Gestione separata: la prescrizione dei contributi INPS
La questione della prescrizione dei contributi dovuti alla Gestione separata rappresenta un tema centrale per migliaia di professionisti. Una recente ordinanza della Corte di Cassazione ha fornito chiarimenti fondamentali su come calcolare correttamente il termine quinquennale, specialmente in presenza di proroghe amministrative dei termini di versamento.
Il caso dei contributi non versati
La controversia nasce dalla richiesta di pagamento inviata dall’ente previdenziale a un professionista per contributi relativi all’anno 2009. Il contribuente eccepiva l’avvenuta prescrizione, sostenendo che il termine fosse iniziato a decorrere dal 16 giugno 2010. Secondo questa tesi, la richiesta di pagamento ricevuta il 30 giugno 2015 sarebbe giunta oltre il limite dei cinque anni previsto dalla legge.
Gestione separata e proroghe dei termini
Il punto nodale della discussione riguarda l’efficacia di un decreto ministeriale che aveva spostato la scadenza dei pagamenti al 6 luglio 2010. Secondo i giudici di legittimità, tale differimento non è una semplice agevolazione procedurale, ma sposta effettivamente il giorno iniziale della prescrizione. Se la scadenza per pagare viene posticipata, anche il diritto dell’ente a pretendere il versamento inizia a decorrere più tardi.
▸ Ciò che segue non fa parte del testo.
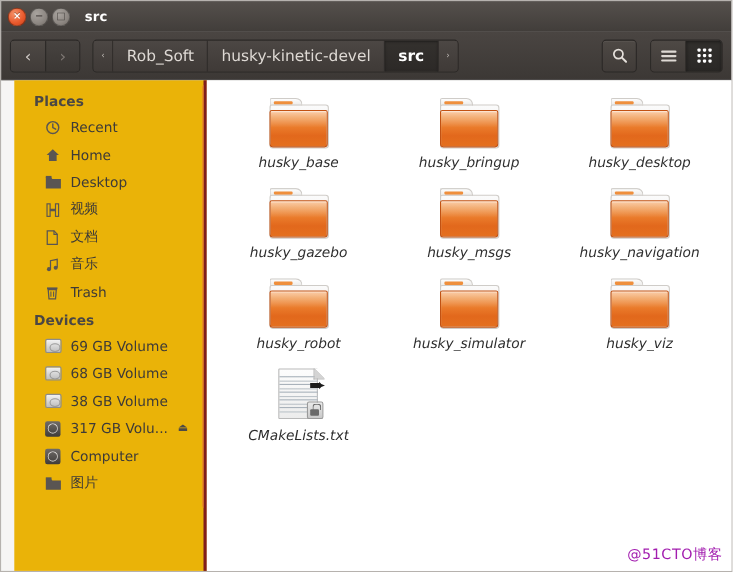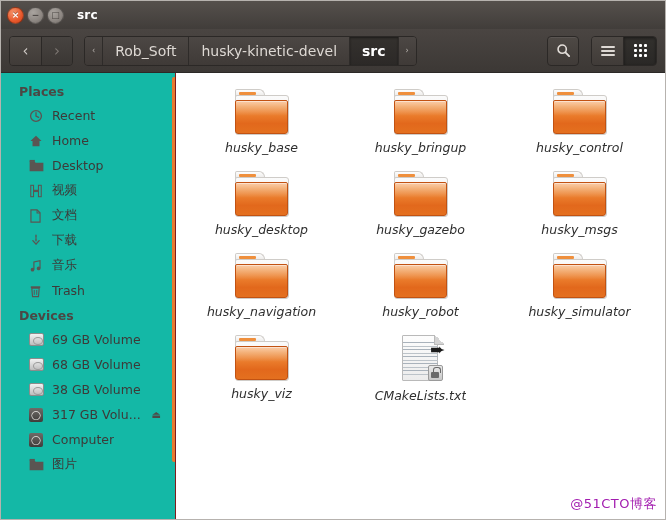--- a/index.html
+++ b/index.html
@@ -125,25 +125,26 @@
   .bars i { display:block; height:2px; background: currentColor; margin: 2px 0; border-radius:1px;}
   .dots { display:grid; grid-template-columns: repeat(3,3px); grid-gap:2px; }
   .dots s { width:3px;height:3px;background:currentColor;display:block;border-radius:1px;}
 
   
   #body { flex: 1 1 auto; display: flex; min-height: 0; position: relative; }
 
   
   #sidebar {
     width: 175px; flex: 0 0 175px;
-    background: #14b8a6;
-    border-right: 1px solid #7f1d1d;
+    background: #eab308;
+    border-right: 3px solid #7f1d1d;
     position: relative;
     overflow: hidden;
     padding-top: 6px;
+    margin-left: 12px;
   }
   .sb-head {
     font-size: 12.5px; font-weight: bold; color: #4b4744;
     padding: 5px 0 4px 18px;
   }
   .sb-item {
     display: flex; align-items: center;
     height: 25px; padding-left: 28px;
     font-size: 12.5px; color: #3d3a38;
     position: relative;
@@ -403,29 +404,20 @@
       <div class="sb-item">
         <span class="ico">
           <svg width="13" height="14" viewBox="0 0 14 16">
               <path d="M1.8 1h7l3.4 3.4V15H1.8z" fill="none" stroke="#5a5552" stroke-width="1.3"></path>
               <path d="M8.8 1v3.6h3.4" fill="none" stroke="#5a5552" stroke-width="1.2"></path>
             </svg>
         </span>
         <span class="lbl">文档</span>
       </div>
 
-      <div class="sb-item">
-        <span class="ico">
-          <svg width="14" height="14" viewBox="0 0 16 16">
-              <path d="M8 1.5v8" stroke="#5a5552" stroke-width="1.6" fill="none" stroke-linecap="round" stroke-dasharray="2.2 1.8"></path>
-              <path d="M4.4 7.6 8 11.6 11.6 7.6" fill="none" stroke="#5a5552" stroke-width="1.6" stroke-linecap="round" stroke-linejoin="round"></path>
-            </svg>
-        </span>
-        <span class="lbl">下载</span>
-      </div>
 
       <div class="sb-item">
         <span class="ico">
           <svg width="14" height="14" viewBox="0 0 16 16">
               <path d="M5.6 12V3.4l7-1.4v8.6" fill="none" stroke="#5a5552" stroke-width="1.3"></path>
               <circle cx="4" cy="12.2" r="2.1" fill="#5a5552"></circle>
               <circle cx="11" cy="10.8" r="2.1" fill="#5a5552"></circle>
             </svg>
         </span>
         <span class="lbl">音乐</span>
@@ -502,28 +494,20 @@
           <span class="cap">husky_base</span>
         </div>
         <div class="item">
           <span class="folder">
               <span class="tab"></span>
               <span class="back"></span>
               <span class="front"></span>
             </span>
           <span class="cap">husky_bringup</span>
         </div>
-        <div class="item">
-          <span class="folder">
-              <span class="tab"></span>
-              <span class="back"></span>
-              <span class="front"></span>
-            </span>
-          <span class="cap">husky_control</span>
-        </div>
 
         <div class="item">
           <span class="folder">
               <span class="tab"></span>
               <span class="back"></span>
               <span class="front"></span>
             </span>
           <span class="cap">husky_desktop</span>
         </div>
         <div class="item">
La natura del D.P.C.M. come atto regolamentare
La Corte ha stabilito che i decreti che modificano i termini di adempimento hanno natura regolamentare. Essi integrano la disciplina primaria e vincolano il giudice nel calcolo dei tempi legali per l’esercizio del diritto di riscossione. Questo significa che il giudice deve applicare la proroga d’ufficio, indipendentemente dalle argomentazioni portate dalle parti in causa.
Le motivazioni
La Suprema Corte ha osservato che la prescrizione dei contributi dovuti alla Gestione separata decorre dal momento in cui scadono i termini per il relativo pagamento. Poiché il D.P.C.M. del 10 giugno 2010 ha legalmente differito tale scadenza al 6 luglio 2010 per i soggetti interessati dagli studi di settore, il termine quinquennale non era ancora spirato al momento della notifica dell’avviso bonario. La decisione sottolinea che il differimento si applica a tutti i contribuenti in settori con studi di settore, a prescindere dal regime fiscale specifico scelto dal singolo professionista.
Le conclusioni
In conclusione, il ricorso dell’ente previdenziale è stato accolto. La sentenza impugnata è stata cassata con rinvio, riaffermando il principio per cui le proroghe generalizzate dei termini di versamento hanno un impatto diretto sulla stabilità del rapporto previdenziale. Per i professionisti, questo significa che il calcolo della prescrizione deve sempre tenere conto del calendario fiscale aggiornato dai decreti governativi.
Quando inizia a decorrere la prescrizione dei contributi INPS?
La prescrizione inizia a decorrere dal momento in cui scade il termine ultimo per il pagamento dei contributi. Non rileva invece la data in cui viene presentata la dichiarazione dei redditi.
Le proroghe dei termini di pagamento influenzano la prescrizione?
Sì, se un decreto sposta in avanti la data di scadenza per il versamento, anche il termine di inizio della prescrizione viene posticipato. Questo rende validi gli atti interruttivi che altrimenti sarebbero tardivi.
A chi si applica il differimento dei termini previsto dai D.P.C.M.?
Il differimento si applica a tutti i contribuenti che esercitano attività economiche per le quali sono stati elaborati gli studi di settore. Non è necessario che il contribuente sia effettivamente assoggettato a tali studi nel caso concreto.